Input material:
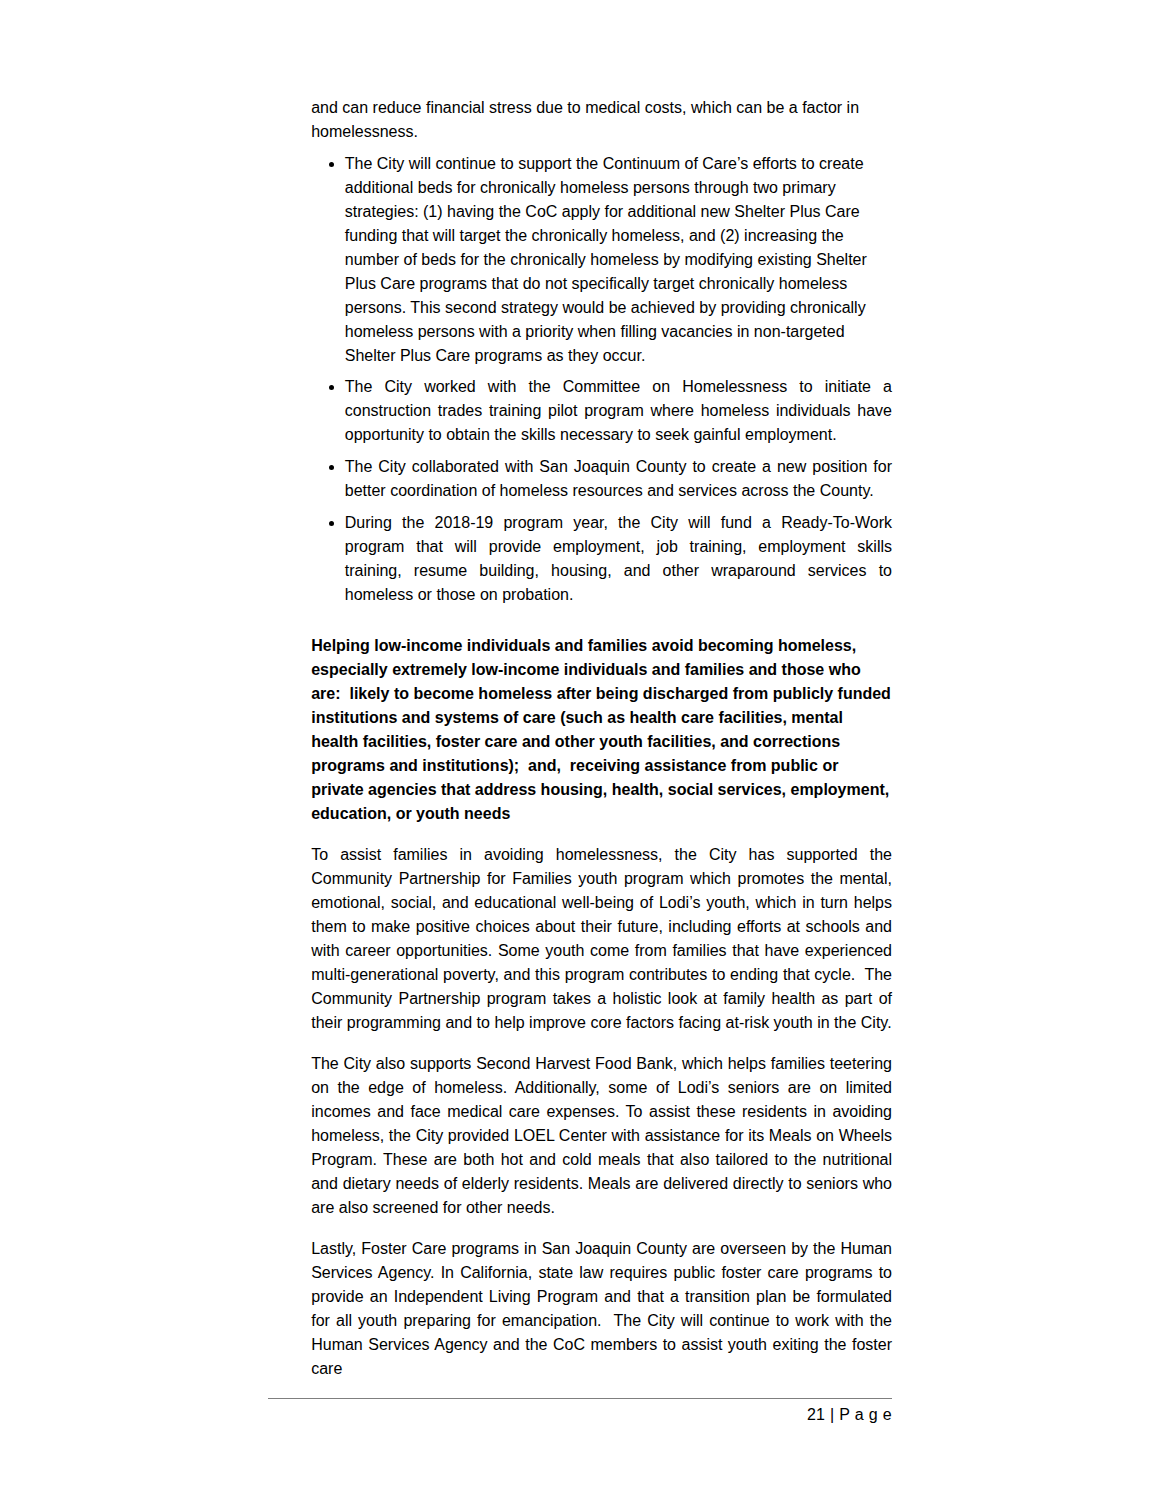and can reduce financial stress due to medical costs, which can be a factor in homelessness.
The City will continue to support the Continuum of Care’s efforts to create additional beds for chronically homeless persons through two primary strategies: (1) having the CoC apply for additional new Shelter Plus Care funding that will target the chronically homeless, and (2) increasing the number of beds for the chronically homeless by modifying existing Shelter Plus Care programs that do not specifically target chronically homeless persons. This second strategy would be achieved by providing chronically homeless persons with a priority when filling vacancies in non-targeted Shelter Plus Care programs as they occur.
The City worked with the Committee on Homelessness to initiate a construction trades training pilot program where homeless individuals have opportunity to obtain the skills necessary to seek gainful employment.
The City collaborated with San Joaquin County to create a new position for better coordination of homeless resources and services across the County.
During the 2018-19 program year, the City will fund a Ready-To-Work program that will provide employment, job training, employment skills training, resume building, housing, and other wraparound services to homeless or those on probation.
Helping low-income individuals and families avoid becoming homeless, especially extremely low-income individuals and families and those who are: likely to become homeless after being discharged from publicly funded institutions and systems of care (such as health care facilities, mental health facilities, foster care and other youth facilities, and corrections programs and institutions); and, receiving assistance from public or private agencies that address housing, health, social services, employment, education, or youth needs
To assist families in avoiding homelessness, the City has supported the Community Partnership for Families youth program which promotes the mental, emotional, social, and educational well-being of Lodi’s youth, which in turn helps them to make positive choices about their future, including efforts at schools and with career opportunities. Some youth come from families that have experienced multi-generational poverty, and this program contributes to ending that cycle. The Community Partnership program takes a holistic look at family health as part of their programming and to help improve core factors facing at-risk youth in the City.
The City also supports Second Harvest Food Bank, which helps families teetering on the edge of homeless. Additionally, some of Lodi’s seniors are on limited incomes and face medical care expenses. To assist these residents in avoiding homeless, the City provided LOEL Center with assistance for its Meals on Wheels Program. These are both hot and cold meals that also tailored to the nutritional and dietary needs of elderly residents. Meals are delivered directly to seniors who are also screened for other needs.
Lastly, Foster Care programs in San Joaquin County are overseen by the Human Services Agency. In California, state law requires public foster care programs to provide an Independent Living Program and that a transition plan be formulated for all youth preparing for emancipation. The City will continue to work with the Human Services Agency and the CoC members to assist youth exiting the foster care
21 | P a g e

Exercise objective: Retrieve each line from the records above where the word "training" occurs.

Response to this task:
The City worked with the Committee on Homelessness to initiate a construction trades training pilot program where homeless individuals have opportunity to obtain the skills necessary to seek gainful employment.
During the 2018-19 program year, the City will fund a Ready-To-Work program that will provide employment, job training, employment skills training, resume building, housing, and other wraparound services to homeless or those on probation.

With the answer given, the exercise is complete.